Pathway Project results were presented for the first time at ASN Kidney Week, revealing three new best practices for end-of-life care, specific to the kidney community.

“Although there’s an increasing body of evidence outside of nephrology that says care practices can improve quality of life, confidence in end-of-life decision-making and bereavement, there is a lag in translating these findings into practice,” Manjula Kurella Tamura, MD, MPH, director of the Geriatric Research and Education Clinical Center at the Veterans Affairs Palo Alto Health Care System and professor of medicine at Stanford University, said.

nurse with patients in hospice facility

The Pathway Project identified and presented 14 evidence-based best practices that could be incorporated into kidney care to dialysis organizations, then refined the final package to prioritize three best practices. These practices focused on seriously ill patients.

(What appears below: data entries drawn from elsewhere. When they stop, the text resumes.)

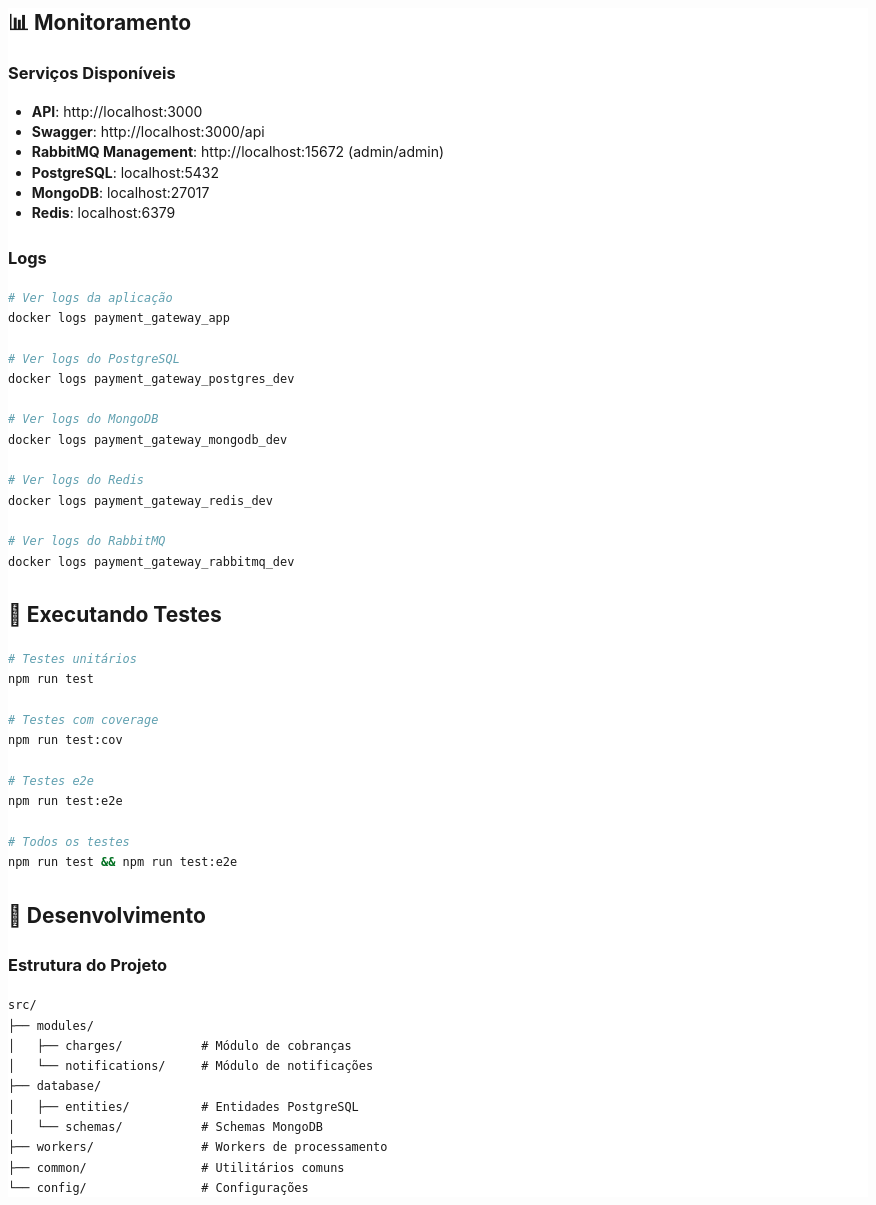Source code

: ## 📊 Monitoramento

### Serviços Disponíveis

- **API**: http://localhost:3000
- **Swagger**: http://localhost:3000/api
- **RabbitMQ Management**: http://localhost:15672 (admin/admin)
- **PostgreSQL**: localhost:5432
- **MongoDB**: localhost:27017
- **Redis**: localhost:6379

### Logs

```bash
# Ver logs da aplicação
docker logs payment_gateway_app

# Ver logs do PostgreSQL
docker logs payment_gateway_postgres_dev

# Ver logs do MongoDB
docker logs payment_gateway_mongodb_dev

# Ver logs do Redis
docker logs payment_gateway_redis_dev

# Ver logs do RabbitMQ
docker logs payment_gateway_rabbitmq_dev
```

## 🧪 Executando Testes

```bash
# Testes unitários
npm run test

# Testes com coverage
npm run test:cov

# Testes e2e
npm run test:e2e

# Todos os testes
npm run test && npm run test:e2e
```

## 🔧 Desenvolvimento

### Estrutura do Projeto

```
src/
├── modules/
│   ├── charges/           # Módulo de cobranças
│   └── notifications/     # Módulo de notificações
├── database/
│   ├── entities/          # Entidades PostgreSQL
│   └── schemas/           # Schemas MongoDB
├── workers/               # Workers de processamento
├── common/                # Utilitários comuns
└── config/                # Configurações
```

The first best practice of the Pathway Project encourages nephrologists to screen patients by asking themselves the “surprise” question: “Would I be surprised if this patient died in the next 6 or 12 months?” Answering no would mean that the patient is seriously ill. The second best practice is to prioritize goals of care conversations with seriously ill patients. The third best practice is offering palliative care pathways that allow patients to transition to less frequent dialysis, hospice or dialysis discontinuation based on their goals of care.

Ten hemodialysis centers voluntarily adopted and implemented these practices after two learning sessions. The serious illness screening was implemented and sustained, even after the beginning of the COVID-19 pandemic, in early 2020 throughout all the centers.

“In terms of the next best practice, conducting goals of care conversations, sites monitored the implementation of this practice by tracking the percent of seriously ill patients who had a goals of care conversation within 30 days of hospital discharge,” Kurella Tamura said. “What they found is that goals of care discussions were implemented, but unevenly, over the course of the implementation.”

She said a few reasons that implementation was challenging were scheduling issues, lack of confident caregivers to have these conversations and some patients felt they could continue putting off the conversation.

The third best practice, the palliative care pathway, was implemented the least, and no centers developed protocols to transition patients to hospice or dialysis withdrawal. A given reason for this was the CMS payment structure and that removing a patient from dialysis could negatively affect paid caregivers.

When interviewed 18 months after implementing the Project Pathway practices, many caregivers involved expressed positive thoughts about the practices.

“We found that all of the sites encountered challenges, but also found this experience incredibly rewarding both for their own individual practice, as well as the practice for their center as a whole,” Kurella Tamura said. “While there were many successes, there were still some hurdles that couldn’t be overcome in the project, particularly the policy and resource barriers that are inherent in our current health care system. So, in some ways, it’s not surprising that a learning collaborative just by itself was not able to overcome these barriers. Maybe one of our takeaways is that the learning collaborative needs to be coupled with changes at the policy and health care structure level to be able to see meaningful changes in health care utilization and patient experience near the end of life.”